List each line in the records that contains the string "fontname".

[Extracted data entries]
##########
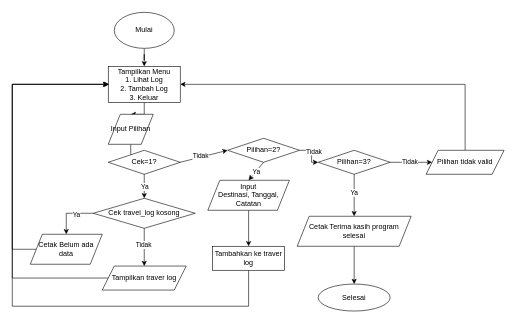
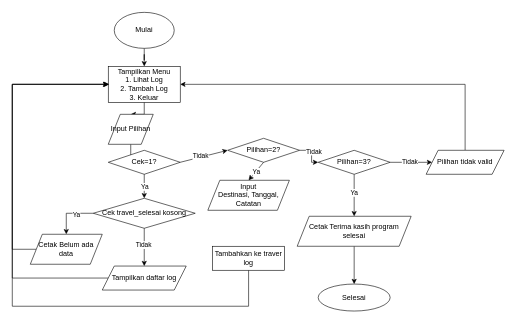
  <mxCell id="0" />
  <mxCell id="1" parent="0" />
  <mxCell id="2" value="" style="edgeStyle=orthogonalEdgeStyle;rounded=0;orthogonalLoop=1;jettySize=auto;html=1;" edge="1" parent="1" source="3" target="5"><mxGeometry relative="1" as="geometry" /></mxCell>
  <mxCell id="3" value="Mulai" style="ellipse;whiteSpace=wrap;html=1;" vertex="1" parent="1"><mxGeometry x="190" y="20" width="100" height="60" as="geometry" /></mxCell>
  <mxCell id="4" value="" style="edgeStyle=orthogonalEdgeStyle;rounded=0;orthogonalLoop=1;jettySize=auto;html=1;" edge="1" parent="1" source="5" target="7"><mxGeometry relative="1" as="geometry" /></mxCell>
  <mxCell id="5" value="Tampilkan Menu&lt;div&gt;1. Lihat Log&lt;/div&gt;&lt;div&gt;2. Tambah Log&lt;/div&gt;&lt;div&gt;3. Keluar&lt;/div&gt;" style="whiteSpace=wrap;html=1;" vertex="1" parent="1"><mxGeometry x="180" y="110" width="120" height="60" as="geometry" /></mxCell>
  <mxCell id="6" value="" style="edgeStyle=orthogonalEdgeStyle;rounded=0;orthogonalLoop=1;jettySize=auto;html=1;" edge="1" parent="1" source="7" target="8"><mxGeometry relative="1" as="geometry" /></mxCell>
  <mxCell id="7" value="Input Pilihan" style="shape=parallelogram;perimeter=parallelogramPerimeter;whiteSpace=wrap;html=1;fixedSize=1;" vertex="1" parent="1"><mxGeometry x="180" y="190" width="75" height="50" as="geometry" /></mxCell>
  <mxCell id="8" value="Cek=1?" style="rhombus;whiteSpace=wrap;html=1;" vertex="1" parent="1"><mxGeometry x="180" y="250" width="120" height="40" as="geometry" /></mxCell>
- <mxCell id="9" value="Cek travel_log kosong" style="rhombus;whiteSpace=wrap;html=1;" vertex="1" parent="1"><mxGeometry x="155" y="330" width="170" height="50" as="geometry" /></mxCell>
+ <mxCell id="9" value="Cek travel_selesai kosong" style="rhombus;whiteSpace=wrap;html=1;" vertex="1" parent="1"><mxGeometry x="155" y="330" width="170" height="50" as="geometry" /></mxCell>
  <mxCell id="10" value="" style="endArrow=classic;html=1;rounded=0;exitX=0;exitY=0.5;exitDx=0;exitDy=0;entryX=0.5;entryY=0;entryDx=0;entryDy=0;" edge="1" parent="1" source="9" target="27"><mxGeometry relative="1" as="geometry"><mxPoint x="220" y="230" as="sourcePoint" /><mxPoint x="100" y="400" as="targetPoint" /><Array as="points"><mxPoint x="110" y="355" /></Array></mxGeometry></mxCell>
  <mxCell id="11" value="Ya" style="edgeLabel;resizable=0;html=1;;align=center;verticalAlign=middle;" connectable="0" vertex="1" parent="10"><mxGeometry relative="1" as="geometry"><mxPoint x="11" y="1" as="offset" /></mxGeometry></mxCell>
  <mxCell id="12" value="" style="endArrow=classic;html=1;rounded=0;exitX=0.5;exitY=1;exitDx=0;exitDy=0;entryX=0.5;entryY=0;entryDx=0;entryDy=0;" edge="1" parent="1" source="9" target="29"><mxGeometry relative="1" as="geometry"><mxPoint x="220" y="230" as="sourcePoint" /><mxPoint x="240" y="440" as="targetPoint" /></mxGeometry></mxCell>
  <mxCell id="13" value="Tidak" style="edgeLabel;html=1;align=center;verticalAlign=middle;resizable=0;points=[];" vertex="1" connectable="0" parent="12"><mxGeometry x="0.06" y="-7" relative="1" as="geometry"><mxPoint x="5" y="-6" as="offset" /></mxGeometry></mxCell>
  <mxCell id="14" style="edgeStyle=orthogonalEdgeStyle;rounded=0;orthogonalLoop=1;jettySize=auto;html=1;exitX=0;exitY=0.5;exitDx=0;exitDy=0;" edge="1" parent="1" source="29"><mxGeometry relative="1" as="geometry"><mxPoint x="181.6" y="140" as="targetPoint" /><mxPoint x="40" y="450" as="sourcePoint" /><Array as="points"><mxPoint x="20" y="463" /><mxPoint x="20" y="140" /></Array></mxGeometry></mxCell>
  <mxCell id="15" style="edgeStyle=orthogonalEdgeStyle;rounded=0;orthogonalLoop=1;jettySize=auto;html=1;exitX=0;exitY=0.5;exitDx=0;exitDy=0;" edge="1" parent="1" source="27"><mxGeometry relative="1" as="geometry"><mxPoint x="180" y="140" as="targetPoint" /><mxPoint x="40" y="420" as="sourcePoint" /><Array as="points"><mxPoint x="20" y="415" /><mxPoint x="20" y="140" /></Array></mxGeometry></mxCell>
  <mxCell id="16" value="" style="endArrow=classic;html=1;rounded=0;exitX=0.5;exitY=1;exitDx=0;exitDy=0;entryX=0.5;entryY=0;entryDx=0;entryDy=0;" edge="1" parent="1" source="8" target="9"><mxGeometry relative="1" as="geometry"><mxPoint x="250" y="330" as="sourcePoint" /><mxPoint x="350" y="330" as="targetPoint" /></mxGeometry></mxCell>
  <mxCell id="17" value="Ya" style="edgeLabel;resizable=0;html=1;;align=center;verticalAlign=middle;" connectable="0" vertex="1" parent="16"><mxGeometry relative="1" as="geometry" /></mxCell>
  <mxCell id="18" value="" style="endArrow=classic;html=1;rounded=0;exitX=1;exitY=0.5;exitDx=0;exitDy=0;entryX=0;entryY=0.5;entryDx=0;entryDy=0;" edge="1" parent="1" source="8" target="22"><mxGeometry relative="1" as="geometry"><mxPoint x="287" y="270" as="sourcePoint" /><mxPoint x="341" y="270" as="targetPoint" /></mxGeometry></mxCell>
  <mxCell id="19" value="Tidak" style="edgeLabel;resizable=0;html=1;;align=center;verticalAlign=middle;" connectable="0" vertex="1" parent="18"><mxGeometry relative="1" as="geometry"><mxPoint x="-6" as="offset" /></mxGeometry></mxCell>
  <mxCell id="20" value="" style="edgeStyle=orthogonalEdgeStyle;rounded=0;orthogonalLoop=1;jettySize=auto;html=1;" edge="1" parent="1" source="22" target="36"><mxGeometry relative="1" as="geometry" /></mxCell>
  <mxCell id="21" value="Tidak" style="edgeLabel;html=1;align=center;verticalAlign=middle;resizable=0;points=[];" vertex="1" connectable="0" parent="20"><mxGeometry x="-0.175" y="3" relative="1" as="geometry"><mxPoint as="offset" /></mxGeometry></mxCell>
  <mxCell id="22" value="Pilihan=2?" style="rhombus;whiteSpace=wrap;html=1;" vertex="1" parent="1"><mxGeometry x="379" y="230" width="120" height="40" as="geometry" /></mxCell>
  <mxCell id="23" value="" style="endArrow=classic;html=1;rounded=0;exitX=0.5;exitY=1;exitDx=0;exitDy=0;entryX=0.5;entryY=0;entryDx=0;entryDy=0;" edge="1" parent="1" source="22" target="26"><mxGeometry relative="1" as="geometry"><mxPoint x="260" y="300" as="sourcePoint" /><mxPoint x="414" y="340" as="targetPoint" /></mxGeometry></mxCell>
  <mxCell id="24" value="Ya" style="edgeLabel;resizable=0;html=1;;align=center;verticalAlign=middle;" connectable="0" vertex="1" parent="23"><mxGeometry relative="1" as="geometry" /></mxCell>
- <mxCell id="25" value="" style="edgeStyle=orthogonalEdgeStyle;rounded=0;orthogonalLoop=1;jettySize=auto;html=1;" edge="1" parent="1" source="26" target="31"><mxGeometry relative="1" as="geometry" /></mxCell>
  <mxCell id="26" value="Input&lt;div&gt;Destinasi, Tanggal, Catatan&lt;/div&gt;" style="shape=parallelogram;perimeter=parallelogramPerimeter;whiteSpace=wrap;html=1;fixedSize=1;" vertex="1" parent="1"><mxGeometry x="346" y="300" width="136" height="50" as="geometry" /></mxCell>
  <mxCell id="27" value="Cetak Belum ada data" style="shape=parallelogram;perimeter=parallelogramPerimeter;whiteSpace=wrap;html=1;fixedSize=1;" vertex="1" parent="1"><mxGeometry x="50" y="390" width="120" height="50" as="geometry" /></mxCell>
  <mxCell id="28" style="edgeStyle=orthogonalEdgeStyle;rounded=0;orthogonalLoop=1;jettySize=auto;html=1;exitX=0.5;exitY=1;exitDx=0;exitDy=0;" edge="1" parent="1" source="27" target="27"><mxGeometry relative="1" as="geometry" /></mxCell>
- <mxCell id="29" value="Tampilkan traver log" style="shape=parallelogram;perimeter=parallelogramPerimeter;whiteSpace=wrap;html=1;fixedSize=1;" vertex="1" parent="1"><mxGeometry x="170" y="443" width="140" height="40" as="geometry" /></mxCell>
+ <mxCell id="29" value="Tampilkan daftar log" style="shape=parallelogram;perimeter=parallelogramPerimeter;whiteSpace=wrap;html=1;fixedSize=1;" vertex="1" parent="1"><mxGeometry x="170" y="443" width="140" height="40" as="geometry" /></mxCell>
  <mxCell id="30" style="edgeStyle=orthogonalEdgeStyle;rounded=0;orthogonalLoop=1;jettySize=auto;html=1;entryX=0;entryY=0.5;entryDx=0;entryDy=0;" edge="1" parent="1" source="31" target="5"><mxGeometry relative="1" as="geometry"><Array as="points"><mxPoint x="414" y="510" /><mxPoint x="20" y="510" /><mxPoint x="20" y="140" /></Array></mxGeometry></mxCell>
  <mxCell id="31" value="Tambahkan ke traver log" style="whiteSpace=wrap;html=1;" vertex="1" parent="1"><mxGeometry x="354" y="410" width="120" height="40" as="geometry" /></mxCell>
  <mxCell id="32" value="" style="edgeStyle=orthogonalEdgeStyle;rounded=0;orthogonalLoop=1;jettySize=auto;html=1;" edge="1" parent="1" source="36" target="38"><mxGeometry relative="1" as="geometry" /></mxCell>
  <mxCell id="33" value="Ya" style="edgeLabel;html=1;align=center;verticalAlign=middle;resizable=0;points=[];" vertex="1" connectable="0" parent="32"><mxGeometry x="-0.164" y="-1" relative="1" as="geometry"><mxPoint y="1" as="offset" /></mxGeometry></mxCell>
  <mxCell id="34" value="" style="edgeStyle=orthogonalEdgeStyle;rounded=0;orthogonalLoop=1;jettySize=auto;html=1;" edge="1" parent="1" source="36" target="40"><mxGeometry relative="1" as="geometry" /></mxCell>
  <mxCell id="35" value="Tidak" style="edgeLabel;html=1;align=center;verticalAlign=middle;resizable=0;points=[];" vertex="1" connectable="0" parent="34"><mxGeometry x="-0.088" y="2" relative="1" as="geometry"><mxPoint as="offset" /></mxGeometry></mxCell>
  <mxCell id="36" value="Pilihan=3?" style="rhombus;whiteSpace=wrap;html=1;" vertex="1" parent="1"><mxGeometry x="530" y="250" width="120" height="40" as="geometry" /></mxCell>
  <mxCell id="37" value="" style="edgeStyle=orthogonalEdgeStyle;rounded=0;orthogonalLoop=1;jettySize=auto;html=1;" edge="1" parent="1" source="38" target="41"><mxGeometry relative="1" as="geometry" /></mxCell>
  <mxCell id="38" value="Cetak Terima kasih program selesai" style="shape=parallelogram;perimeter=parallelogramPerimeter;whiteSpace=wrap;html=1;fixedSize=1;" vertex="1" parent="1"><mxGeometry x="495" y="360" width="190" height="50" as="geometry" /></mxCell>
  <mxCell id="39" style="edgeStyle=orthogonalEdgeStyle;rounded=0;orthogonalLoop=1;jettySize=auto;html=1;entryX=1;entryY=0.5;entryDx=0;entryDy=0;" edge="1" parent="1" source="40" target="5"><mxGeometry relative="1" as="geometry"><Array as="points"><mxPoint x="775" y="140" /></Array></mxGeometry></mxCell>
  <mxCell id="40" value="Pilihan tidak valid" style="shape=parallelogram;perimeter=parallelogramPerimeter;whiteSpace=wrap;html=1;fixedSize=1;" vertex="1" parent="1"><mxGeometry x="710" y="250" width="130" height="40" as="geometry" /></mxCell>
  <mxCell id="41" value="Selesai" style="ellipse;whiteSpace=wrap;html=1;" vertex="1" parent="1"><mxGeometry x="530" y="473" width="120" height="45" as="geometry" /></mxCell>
##########
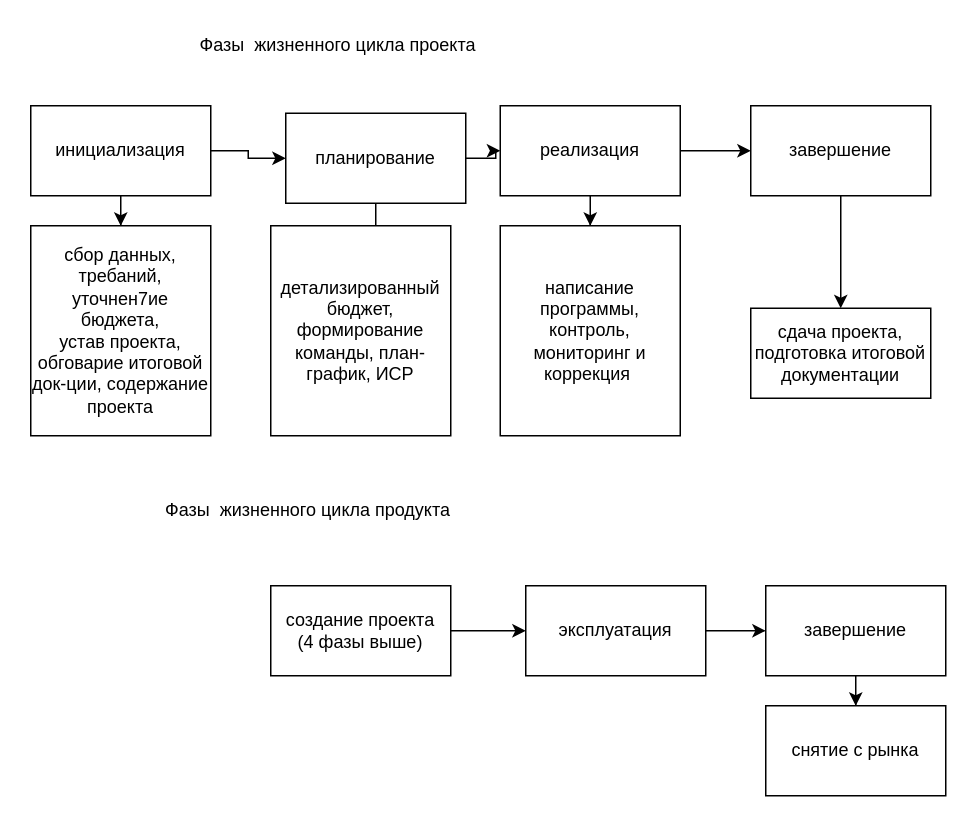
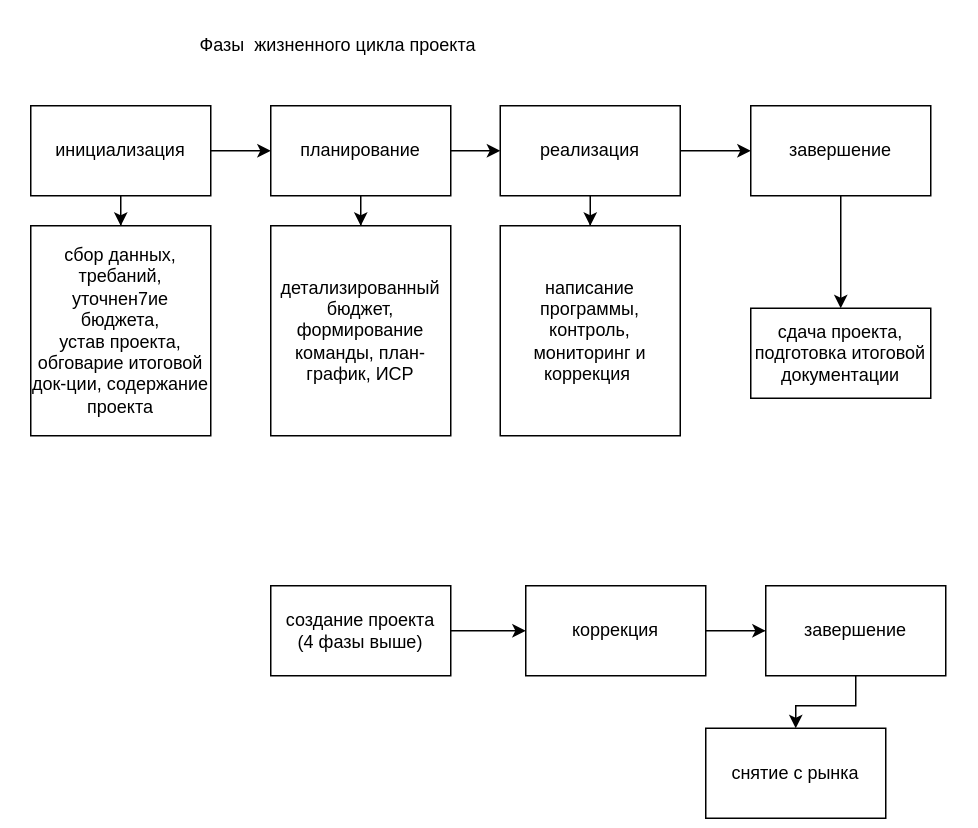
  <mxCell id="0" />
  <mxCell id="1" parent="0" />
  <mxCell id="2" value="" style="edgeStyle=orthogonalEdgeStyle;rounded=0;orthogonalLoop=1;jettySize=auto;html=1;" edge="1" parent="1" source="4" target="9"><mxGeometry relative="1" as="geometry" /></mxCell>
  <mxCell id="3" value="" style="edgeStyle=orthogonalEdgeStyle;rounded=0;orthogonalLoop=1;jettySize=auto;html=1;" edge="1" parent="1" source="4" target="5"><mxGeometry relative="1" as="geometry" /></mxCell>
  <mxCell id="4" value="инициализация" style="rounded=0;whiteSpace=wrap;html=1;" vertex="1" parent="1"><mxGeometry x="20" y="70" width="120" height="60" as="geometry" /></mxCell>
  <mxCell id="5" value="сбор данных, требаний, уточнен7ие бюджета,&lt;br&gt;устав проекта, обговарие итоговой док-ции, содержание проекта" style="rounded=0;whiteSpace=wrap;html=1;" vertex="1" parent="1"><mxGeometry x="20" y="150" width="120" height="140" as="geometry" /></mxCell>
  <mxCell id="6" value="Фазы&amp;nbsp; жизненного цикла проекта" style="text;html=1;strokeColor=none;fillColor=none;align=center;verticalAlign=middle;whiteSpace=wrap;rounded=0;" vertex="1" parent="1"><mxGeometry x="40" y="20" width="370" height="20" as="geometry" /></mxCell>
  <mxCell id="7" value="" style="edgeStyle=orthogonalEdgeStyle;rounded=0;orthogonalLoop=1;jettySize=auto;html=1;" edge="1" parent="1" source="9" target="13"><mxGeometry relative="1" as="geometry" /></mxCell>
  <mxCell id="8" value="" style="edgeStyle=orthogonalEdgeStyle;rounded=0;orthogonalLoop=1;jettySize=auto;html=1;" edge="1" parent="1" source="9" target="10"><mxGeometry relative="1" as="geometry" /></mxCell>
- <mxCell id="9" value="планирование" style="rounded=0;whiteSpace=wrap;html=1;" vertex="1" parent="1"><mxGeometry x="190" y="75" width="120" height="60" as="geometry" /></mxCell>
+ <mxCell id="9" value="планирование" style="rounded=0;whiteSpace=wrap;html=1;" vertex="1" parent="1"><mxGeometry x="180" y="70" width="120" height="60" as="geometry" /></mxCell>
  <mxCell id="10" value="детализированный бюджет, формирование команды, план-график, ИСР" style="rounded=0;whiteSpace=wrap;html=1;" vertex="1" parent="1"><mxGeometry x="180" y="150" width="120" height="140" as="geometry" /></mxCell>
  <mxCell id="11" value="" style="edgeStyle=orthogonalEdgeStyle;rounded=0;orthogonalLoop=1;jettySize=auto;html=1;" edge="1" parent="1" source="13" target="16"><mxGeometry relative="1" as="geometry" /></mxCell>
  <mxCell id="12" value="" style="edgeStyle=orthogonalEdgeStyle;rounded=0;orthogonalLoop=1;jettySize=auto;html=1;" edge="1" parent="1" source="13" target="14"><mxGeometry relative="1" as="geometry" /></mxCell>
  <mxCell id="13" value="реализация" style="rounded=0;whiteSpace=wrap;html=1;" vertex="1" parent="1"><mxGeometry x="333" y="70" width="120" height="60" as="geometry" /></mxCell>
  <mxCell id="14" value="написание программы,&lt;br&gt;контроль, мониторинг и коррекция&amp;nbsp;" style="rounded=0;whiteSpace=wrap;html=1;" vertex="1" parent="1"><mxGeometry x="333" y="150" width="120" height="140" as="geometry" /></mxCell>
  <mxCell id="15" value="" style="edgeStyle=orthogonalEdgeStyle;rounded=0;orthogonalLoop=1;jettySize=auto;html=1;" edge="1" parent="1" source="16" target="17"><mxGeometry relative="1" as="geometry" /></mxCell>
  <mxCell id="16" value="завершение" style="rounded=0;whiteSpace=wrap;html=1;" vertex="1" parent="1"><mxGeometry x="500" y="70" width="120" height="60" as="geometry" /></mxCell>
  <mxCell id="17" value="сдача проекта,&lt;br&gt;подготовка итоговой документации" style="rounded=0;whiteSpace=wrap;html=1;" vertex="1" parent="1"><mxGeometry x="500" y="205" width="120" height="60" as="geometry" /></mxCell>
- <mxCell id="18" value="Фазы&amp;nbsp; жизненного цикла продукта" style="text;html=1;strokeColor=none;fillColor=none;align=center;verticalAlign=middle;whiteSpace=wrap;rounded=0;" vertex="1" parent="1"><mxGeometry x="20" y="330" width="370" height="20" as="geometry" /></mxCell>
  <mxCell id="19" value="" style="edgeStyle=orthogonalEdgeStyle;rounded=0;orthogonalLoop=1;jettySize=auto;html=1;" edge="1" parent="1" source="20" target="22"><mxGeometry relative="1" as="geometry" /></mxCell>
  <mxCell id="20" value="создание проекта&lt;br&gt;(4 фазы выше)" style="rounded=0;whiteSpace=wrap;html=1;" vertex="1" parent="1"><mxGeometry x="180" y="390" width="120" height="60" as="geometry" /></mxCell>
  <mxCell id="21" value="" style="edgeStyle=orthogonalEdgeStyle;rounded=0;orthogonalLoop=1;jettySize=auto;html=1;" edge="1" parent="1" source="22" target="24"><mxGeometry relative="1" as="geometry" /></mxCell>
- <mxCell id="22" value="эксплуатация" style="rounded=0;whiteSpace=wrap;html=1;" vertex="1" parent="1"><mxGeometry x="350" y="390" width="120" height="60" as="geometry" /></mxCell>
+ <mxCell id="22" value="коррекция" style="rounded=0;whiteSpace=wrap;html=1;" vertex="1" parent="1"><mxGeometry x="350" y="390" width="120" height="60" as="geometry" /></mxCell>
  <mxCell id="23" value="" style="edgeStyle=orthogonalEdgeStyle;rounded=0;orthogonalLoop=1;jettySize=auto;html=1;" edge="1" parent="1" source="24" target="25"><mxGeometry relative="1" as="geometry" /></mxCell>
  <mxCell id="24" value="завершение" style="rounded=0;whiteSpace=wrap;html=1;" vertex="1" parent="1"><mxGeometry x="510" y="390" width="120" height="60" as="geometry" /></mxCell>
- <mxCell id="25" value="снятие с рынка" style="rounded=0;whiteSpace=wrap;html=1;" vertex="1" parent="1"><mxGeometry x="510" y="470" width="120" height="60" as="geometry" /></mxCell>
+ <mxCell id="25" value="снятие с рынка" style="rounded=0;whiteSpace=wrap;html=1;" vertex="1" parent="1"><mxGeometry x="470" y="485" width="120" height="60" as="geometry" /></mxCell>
##########
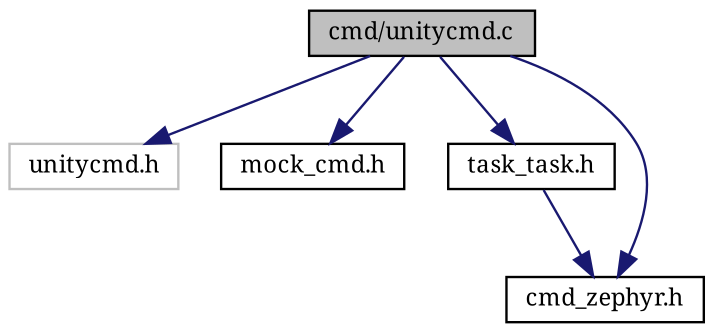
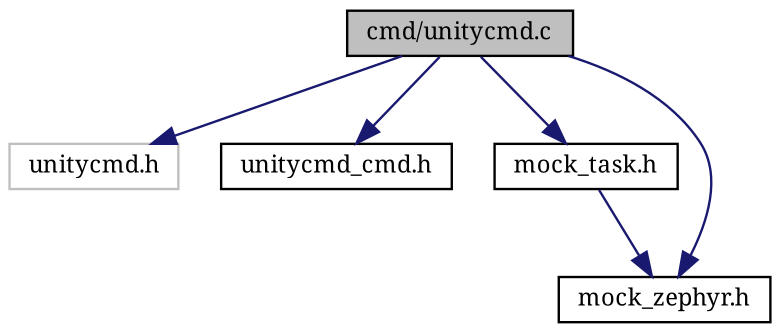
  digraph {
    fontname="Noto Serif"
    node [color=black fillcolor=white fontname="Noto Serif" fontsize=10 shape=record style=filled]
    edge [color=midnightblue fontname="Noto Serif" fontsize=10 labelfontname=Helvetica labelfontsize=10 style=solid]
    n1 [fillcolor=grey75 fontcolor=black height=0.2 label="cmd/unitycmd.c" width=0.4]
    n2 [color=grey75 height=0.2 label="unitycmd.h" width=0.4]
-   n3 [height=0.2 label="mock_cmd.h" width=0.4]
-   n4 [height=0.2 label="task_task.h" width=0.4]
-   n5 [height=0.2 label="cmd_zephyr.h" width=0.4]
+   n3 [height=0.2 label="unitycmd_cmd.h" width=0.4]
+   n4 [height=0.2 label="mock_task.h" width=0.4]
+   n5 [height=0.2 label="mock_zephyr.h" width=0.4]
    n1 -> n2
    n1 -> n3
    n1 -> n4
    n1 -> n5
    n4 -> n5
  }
##########
▶ _In response_:
    fontname="Noto Serif"
    node [color=black fillcolor=white fontname="Noto Serif" fontsize=10 shape=record style=filled]
    edge [color=midnightblue fontname="Noto Serif" fontsize=10 labelfontname=Helvetica labelfontsize=10 style=solid]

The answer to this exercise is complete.